Excerpted records:

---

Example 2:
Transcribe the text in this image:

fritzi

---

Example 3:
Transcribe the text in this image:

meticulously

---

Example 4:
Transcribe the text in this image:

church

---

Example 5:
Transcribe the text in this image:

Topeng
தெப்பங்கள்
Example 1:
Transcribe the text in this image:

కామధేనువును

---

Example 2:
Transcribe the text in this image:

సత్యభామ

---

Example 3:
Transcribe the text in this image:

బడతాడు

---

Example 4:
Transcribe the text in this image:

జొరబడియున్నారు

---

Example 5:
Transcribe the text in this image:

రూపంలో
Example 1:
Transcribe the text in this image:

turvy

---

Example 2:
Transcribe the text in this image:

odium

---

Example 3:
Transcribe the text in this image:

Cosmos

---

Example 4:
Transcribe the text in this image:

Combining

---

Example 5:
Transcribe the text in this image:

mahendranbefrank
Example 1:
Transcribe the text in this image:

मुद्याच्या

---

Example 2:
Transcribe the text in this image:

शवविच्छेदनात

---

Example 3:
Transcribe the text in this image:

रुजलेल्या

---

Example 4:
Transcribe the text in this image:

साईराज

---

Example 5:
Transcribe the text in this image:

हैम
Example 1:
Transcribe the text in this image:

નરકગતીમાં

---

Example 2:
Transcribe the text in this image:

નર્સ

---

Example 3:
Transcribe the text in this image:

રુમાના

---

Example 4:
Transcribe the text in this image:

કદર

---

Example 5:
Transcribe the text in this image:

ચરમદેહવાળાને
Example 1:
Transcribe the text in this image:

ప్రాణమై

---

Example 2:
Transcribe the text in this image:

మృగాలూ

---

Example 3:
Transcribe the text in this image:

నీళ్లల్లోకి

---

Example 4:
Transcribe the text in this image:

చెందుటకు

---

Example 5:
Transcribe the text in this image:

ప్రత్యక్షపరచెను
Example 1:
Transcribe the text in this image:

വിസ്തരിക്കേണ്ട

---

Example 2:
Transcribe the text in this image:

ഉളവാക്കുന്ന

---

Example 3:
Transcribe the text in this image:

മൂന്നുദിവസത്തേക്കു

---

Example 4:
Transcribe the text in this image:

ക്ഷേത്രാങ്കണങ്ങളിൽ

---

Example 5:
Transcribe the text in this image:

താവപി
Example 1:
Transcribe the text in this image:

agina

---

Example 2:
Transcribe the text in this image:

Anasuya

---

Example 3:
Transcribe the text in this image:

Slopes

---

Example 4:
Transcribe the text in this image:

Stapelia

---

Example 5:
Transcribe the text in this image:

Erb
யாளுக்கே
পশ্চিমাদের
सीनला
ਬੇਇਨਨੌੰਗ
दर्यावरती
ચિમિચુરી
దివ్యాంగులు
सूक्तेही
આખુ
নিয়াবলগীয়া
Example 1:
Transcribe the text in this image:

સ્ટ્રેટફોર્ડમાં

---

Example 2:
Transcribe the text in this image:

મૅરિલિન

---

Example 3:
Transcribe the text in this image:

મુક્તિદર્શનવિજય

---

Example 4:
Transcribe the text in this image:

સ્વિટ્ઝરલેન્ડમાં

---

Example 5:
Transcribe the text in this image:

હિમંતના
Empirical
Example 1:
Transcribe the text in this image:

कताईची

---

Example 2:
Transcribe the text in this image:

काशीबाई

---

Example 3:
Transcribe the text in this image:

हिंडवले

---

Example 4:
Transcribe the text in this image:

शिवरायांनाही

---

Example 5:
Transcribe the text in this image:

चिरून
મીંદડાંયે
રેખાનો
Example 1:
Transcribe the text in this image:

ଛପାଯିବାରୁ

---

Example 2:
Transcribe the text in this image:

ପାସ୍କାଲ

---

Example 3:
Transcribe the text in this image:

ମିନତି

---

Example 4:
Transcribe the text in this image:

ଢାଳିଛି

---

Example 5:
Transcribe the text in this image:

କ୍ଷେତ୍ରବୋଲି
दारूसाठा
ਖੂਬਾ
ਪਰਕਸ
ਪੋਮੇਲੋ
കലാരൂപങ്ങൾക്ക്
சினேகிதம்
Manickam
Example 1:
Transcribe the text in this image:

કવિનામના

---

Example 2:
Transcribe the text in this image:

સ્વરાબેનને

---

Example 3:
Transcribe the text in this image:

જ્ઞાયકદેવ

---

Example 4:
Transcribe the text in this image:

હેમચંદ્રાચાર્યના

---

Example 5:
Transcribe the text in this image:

What you will do: Would you please print every record exactly as written?

Reply to the task:
---

Example 2:
Transcribe the text in this image:

fritzi

---

Example 3:
Transcribe the text in this image:

meticulously

---

Example 4:
Transcribe the text in this image:

church

---

Example 5:
Transcribe the text in this image:

Topeng
தெப்பங்கள்
Example 1:
Transcribe the text in this image:

కామధేనువును

---

Example 2:
Transcribe the text in this image:

సత్యభామ

---

Example 3:
Transcribe the text in this image:

బడతాడు

---

Example 4:
Transcribe the text in this image:

జొరబడియున్నారు

---

Example 5:
Transcribe the text in this image:

రూపంలో
Example 1:
Transcribe the text in this image:

turvy

---

Example 2:
Transcribe the text in this image:

odium

---

Example 3:
Transcribe the text in this image:

Cosmos

---

Example 4:
Transcribe the text in this image:

Combining

---

Example 5:
Transcribe the text in this image:

mahendranbefrank
Example 1:
Transcribe the text in this image:

मुद्याच्या

---

Example 2:
Transcribe the text in this image:

शवविच्छेदनात

---

Example 3:
Transcribe the text in this image:

रुजलेल्या

---

Example 4:
Transcribe the text in this image:

साईराज

---

Example 5:
Transcribe the text in this image:

हैम
Example 1:
Transcribe the text in this image:

નરકગતીમાં

---

Example 2:
Transcribe the text in this image:

નર્સ

---

Example 3:
Transcribe the text in this image:

રુમાના

---

Example 4:
Transcribe the text in this image:

કદર

---

Example 5:
Transcribe the text in this image:

ચરમદેહવાળાને
Example 1:
Transcribe the text in this image:

ప్రాణమై

---

Example 2:
Transcribe the text in this image:

మృగాలూ

---

Example 3:
Transcribe the text in this image:

నీళ్లల్లోకి

---

Example 4:
Transcribe the text in this image:

చెందుటకు

---

Example 5:
Transcribe the text in this image:

ప్రత్యక్షపరచెను
Example 1:
Transcribe the text in this image:

വിസ്തരിക്കേണ്ട

---

Example 2:
Transcribe the text in this image:

ഉളവാക്കുന്ന

---

Example 3:
Transcribe the text in this image:

മൂന്നുദിവസത്തേക്കു

---

Example 4:
Transcribe the text in this image:

ക്ഷേത്രാങ്കണങ്ങളിൽ

---

Example 5:
Transcribe the text in this image:

താവപി
Example 1:
Transcribe the text in this image:

agina

---

Example 2:
Transcribe the text in this image:

Anasuya

---

Example 3:
Transcribe the text in this image:

Slopes

---

Example 4:
Transcribe the text in this image:

Stapelia

---

Example 5:
Transcribe the text in this image:

Erb
யாளுக்கே
পশ্চিমাদের
सीनला
ਬੇਇਨਨੌੰਗ
दर्यावरती
ચિમિચુરી
దివ్యాంగులు
सूक्तेही
આખુ
নিয়াবলগীয়া
Example 1:
Transcribe the text in this image:

સ્ટ્રેટફોર્ડમાં

---

Example 2:
Transcribe the text in this image:

મૅરિલિન

---

Example 3:
Transcribe the text in this image:

મુક્તિદર્શનવિજય

---

Example 4:
Transcribe the text in this image:

સ્વિટ્ઝરલેન્ડમાં

---

Example 5:
Transcribe the text in this image:

હિમંતના
Empirical
Example 1:
Transcribe the text in this image:

कताईची

---

Example 2:
Transcribe the text in this image:

काशीबाई

---

Example 3:
Transcribe the text in this image:

हिंडवले

---

Example 4:
Transcribe the text in this image:

शिवरायांनाही

---

Example 5:
Transcribe the text in this image:

चिरून
મીંદડાંયે
રેખાનો
Example 1:
Transcribe the text in this image:

ଛପାଯିବାରୁ

---

Example 2:
Transcribe the text in this image:

ପାସ୍କାଲ

---

Example 3:
Transcribe the text in this image:

ମିନତି

---

Example 4:
Transcribe the text in this image:

ଢାଳିଛି

---

Example 5:
Transcribe the text in this image:

କ୍ଷେତ୍ରବୋଲି
दारूसाठा
ਖੂਬਾ
ਪਰਕਸ
ਪੋਮੇਲੋ
കലാരൂപങ്ങൾക്ക്
சினேகிதம்
Manickam
Example 1:
Transcribe the text in this image:

કવિનામના

---

Example 2:
Transcribe the text in this image:

સ્વરાબેનને

---

Example 3:
Transcribe the text in this image:

જ્ઞાયકદેવ

---

Example 4:
Transcribe the text in this image:

હેમચંદ્રાચાર્યના

---

Example 5:
Transcribe the text in this image:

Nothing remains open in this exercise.